Monday, July 02, 2012

34th Annual San Francisco Ethnic Dance Festival

presented by World Arts West presents
Yerba Buena Center for the Arts
June 30, 2012

The month-long San Francisco Ethnic Dance Festival embarked on its final weekend at the Yerba Buena Center for the Arts with a signature blend of excellent performance, creative fusion, cultural education and artistic sharing.  Eight amazing companies graced the stage in two-hours of distinct physicality and national identity.  This impressive combination of large and small groups included Abhinaya Dance Company of San Jose & San Jose Taiko (India & Japan) which gave us two very different styles of dynamic percussion and Mariam Gaibova & Abbos Kosimov (Tajikistan & Uzbekistan) who demonstrated the unique relationship between the musician and the dancer.  Likha-Pilipino Folk Ensemble (Philippines) incorporated phenomenal props into their traditional narrative ritual dance while Nā Lei Hulu I Ka Wēkiu (Hawai'i) intricately layered movement and song.  Gadung Kasturi (Indonesia) painted a complete theatrical picture, merging beautifully into Theater Flamenco's (Spain) creation of living sculpture. Lastly, Ballet Folklórico de Carlos Moreno (Mexico) showed utmost precision followed by the pure joy and elation of Diamano Coura West African Dance Company (Liberia).  This long-running festival (currently completing its thirty-fourth year) is successful for many reasons but perhaps the most compelling is that it is equally for the music lover as it is for the dance fan.  All participants are multi-talented performers; professionally versed in both movement and sound.
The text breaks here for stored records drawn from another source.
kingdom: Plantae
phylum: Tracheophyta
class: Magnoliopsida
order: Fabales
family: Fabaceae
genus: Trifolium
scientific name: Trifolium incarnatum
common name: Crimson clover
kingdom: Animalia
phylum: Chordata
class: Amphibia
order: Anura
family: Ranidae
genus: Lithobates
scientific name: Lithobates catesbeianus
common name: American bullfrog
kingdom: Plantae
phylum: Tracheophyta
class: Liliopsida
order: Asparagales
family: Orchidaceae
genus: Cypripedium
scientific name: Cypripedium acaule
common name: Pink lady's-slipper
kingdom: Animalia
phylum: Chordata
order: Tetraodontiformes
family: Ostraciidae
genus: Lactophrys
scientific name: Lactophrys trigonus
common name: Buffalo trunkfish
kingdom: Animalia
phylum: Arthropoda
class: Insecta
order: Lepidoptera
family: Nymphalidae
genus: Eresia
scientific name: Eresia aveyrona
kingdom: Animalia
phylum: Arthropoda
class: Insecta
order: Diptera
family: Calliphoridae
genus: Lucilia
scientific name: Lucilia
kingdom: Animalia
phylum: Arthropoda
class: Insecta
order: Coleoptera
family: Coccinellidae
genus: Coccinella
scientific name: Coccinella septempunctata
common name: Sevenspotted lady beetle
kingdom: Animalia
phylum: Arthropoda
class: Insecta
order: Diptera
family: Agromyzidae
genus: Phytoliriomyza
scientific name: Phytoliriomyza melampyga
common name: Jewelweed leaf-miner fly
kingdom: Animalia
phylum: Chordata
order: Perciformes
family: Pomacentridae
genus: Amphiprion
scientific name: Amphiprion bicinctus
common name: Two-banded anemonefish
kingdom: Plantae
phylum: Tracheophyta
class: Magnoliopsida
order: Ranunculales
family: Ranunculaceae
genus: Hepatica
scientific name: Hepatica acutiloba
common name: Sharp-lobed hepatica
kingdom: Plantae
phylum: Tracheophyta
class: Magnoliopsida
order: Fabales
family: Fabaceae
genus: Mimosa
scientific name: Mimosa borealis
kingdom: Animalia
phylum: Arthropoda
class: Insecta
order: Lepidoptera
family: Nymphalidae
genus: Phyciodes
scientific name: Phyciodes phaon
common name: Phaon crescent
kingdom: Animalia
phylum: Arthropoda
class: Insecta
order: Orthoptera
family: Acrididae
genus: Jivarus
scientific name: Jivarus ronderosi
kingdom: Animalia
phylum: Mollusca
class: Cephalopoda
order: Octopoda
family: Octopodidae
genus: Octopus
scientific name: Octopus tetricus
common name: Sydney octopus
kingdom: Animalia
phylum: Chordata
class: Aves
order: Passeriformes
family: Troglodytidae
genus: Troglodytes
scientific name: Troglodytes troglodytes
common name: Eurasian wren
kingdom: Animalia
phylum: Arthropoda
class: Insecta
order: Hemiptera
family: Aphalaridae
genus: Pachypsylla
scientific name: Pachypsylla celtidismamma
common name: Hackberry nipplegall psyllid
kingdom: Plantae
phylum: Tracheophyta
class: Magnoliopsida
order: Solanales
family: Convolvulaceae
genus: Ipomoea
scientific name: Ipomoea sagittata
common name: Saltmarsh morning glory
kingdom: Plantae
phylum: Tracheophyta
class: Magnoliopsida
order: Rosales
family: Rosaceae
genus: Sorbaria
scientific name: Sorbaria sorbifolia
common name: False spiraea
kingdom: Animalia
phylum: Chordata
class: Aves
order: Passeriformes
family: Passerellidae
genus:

For me, there were two stand-out performances, one in each Act.  The very first offering brought together two San Jose artistic organizations - Abhinaya Dance Company of San Jose (Bharatanatyam dance of South India) and San Jose Taiko (Japanese drumming).  Each group was first featured on their own.  The Taiko drummers highlighting their complete physical integration and the Bharatanatyam dancers showcasing fast pirouettes, deep pliés and footwork sequences (amplified by their footbells).  Then, the two groups combined in a unique cultural interplay; a question and answer between the two.  While each company certainly had its individual characteristics, the fusion of them was the most interesting part of the performance.  Unpredictable and unexpected, it worked perfectly, due to their percussive commonality.  Neither pulled focus or became overpowering; instead the two San Jose troupes providing a stunning synchronicity of dance, music and cooperation.     

Photo:RJ Muna
Toward the end of Act II came the extraordinary dancers, colorful costumes and artistic exuberance of Ballet Folklórico de Carlos Moreno.  Yet another display of traditional foot percussion, this company was clearly a crowd-favorite.  The footwork patterns in the three traditional Mexican dances that they brought to this year's Ethnic Dance Festival - 'La Carretilla", "La Iguana" and "El Zapateado" - were almost super human in both their speed and exactness.  And, one can see how this style of dance has informed other percussive genres including tap, clogging and step dancing.  This group's commitment to and love of their cultural heritage was an absolute joy.  

While the San Francisco Ethnic Dance Festival is a wonderful collection of the diversity and cultural variety that our region has to offer, some logistic aspects of the festival 's final weekend were a little disappointing.  At Saturday's matinee, the lobby bells rang with their typical warning, signaling that the show was about to begin and ushering the patrons into the theater to take their seats.  Then we waited and waited.  The curtain time of 3:00pm passed by in addition to fifteen extra minutes.  No announcement came nor was there an indication as to what was happening.  Now of course, fifteen minutes may not seem like a big deal, but when the audience is full of children (as it often is at a matinee), starting on time is pretty important.  Or, if a prompt curtain is not possible due to unforeseen circumstances (which absolutely happen and are totally understandable), the delay should have been announced.  That way, the kids could have gotten up and moved around.